How to help your company grow by becoming a more innovative manager

Today’s companies need managers who are more innovative and take a business to the next level. Find out six traits to become a more innovative manager.

More innovative managers, who are also called intrapreneurs, help a business grow by promoting innovative product development and marketing. According to research, intrapreneurs are the source of 70% of society’s most important ideas.

An effective intrapreneur identifies new opportunities, assesses and selects which ones to pursue, acts independently, and mobilises resources.

Here are six qualities you need to become a more innovative manager: 

1. They are creative and look for fresh techniques and answers rather than sticking to the tried-and-true methods.

This is the most significant feature, according to David Schonthal, clinical professor of innovation and entrepreneurship at Northwestern University and writer of the upcoming book The Human Element. According to him, your ability to detect openings and new paths, particularly at times of constraint, will always be a persistent competitive advantage.

2. Before anyone asks or tells them, they take action on their own. The successful intrapreneurs people see challenging occurrences instead of hurdles. It is not that these people can’t see the difficulties, it is that they see greater opportunities.

3. They keep an eye on their competition, consumers, and the industry as a whole, and they are driven to help their company succeed.

Ram Charan, a world-renowned business strategist, author, and speaker, notes “Business leaders are constantly asked three questions: What are the prospects for the future? What do [customers] require?

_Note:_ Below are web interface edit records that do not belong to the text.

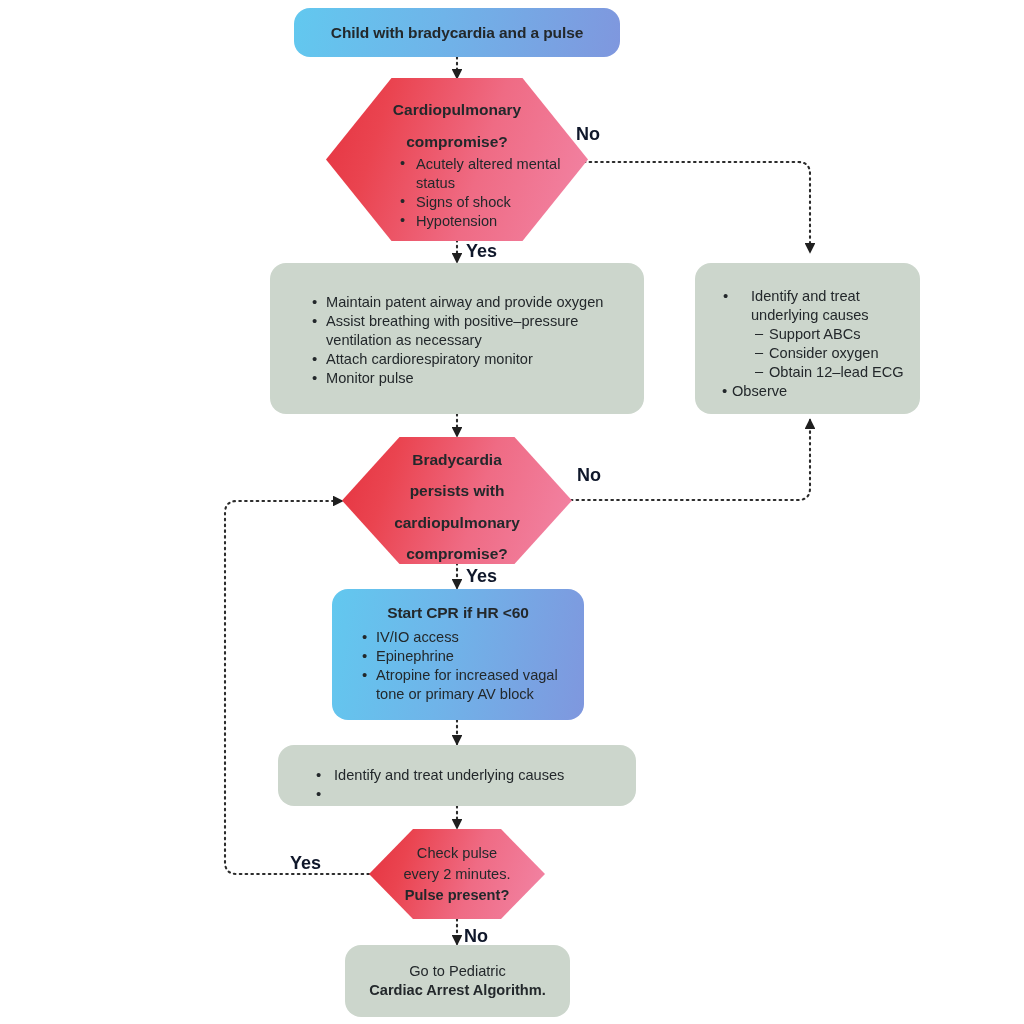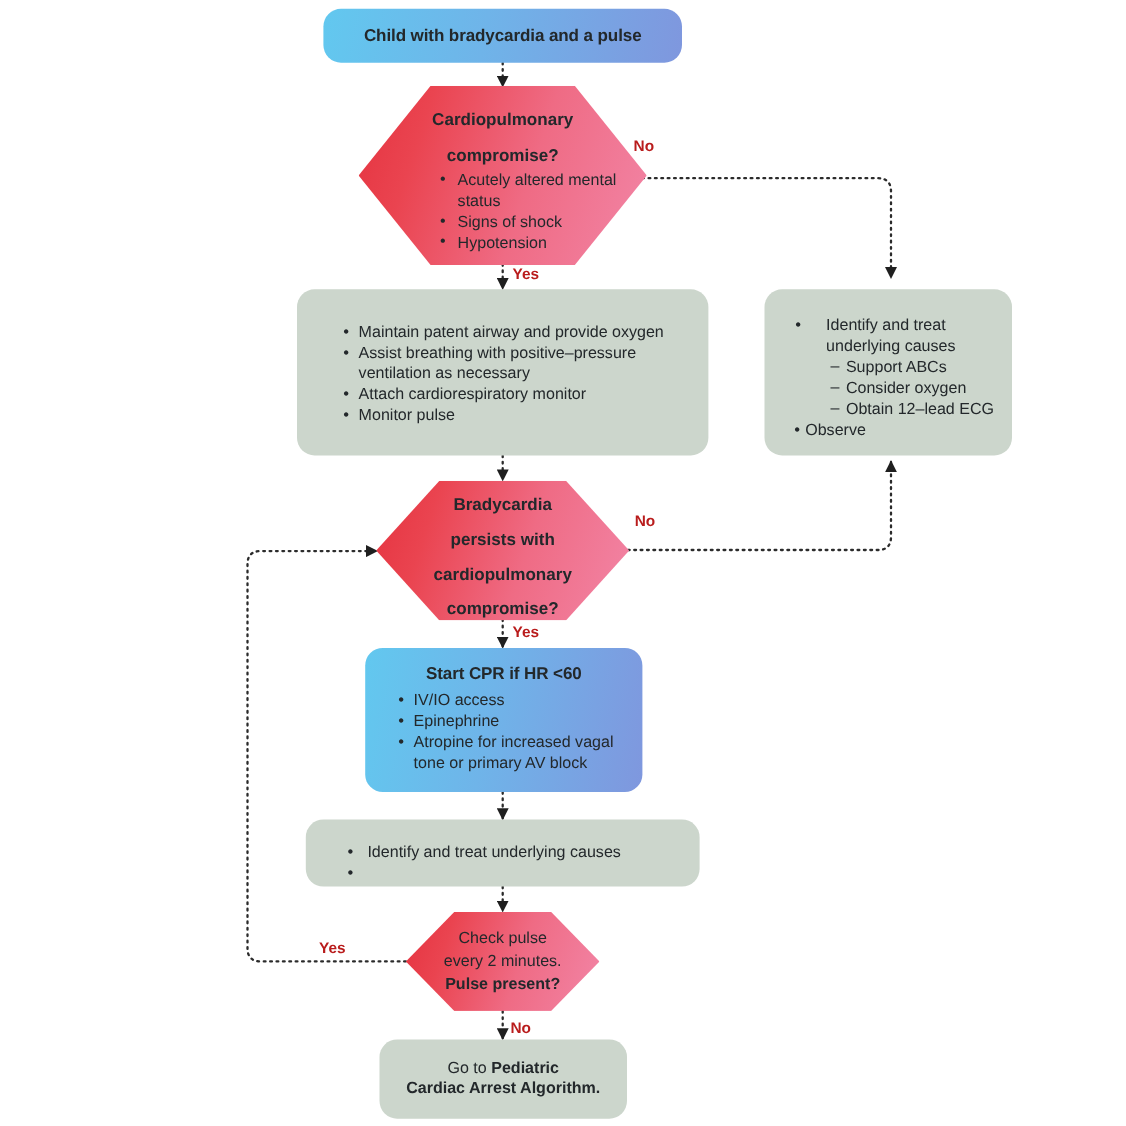--- a/index.html
+++ b/index.html
@@ -111,26 +111,26 @@
     left: 0; top: -1px;
   }
   .hex .plain {
     font-size: 14.6px;
     line-height: 21px;
     text-align: center;
   }
   
   .elabel {
     position: absolute;
-    font-size: 14px;
+    font-size: 18px;
     font-weight: bold;
-    color: #b91c1c;
+    color: #0f172a;
     white-space: nowrap;
   }
-  b.strong { font-weight: bold; }
+  b.strong { font-weight: normal; }
 </style>
 </head>
 <body>
 
 <div id="canvas">
 
   <svg class="connectors" viewBox="0 0 1024 1024">
     <defs>
       <marker id="arrow" viewBox="0 0 10 10" refX="8.5" refY="5" markerWidth="5.2" markerHeight="5.2" orient="auto-start-reverse">
         <path d="M 0 0 L 10 5 L 0 10 z" fill="#1f1f1f"></path>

And what exactly do they lack? They determine where to spend their attention and where to take risks after re-evaluating and discussing their options.”

4. Internal innovators are very deliberate in their risk-taking. They are skilled at assessing their surroundings and then taking measured risks. They are prepared to risk their capital and reputation on the inventions they believe in, just as Elon Musk sold PayPal and invested nearly all of his wealth in launching SpaceX.

In one of his book David Schonthal offers advise on persuading corporations to take risk in one of his books. One method for overcoming ‘fear of the new’ (risk) is to reduce the scale of the task at hand. He tells the story of Public Digital, a consultancy firm based in the United Kingdom that helps huge, legacy organisations become modern. How does a company such as Public Digital convince older enterprises to modernise? Their strategy is to begin small. Rather than asking businesses about their aims for ‘digital transformation,’ which implies radical change, Public Digital consultants question them merely about the next most essential thing they want to do.

5. According to a study, effective internal innovators see political challenges as an exciting element of the problem-solving process. Tendayi Viki, an author and corporate innovation specialist, warns against taking a disruptor or rebel strategy. He recommends keeping things simple: make something customers like and sell the concept.

6. Even the most talented internal innovators will confront considerable challenges along the way. 

To pursue their ideas, successful innovators rely on their passion, purpose, and drive. Lindsay McGregor, a performance specialist, divides an employee’s “whole motivation” into three direct motives. Focus on these three areas to raise your motivation score.

These six qualities may not be immediately apparent, but they can help you become a more innovative manager. These characteristics make or break an employee’s ability to produce and execute their finest innovative ideas. To increase your chances of success, thoroughly assess how much you embrace each of these attributes and where you can improve.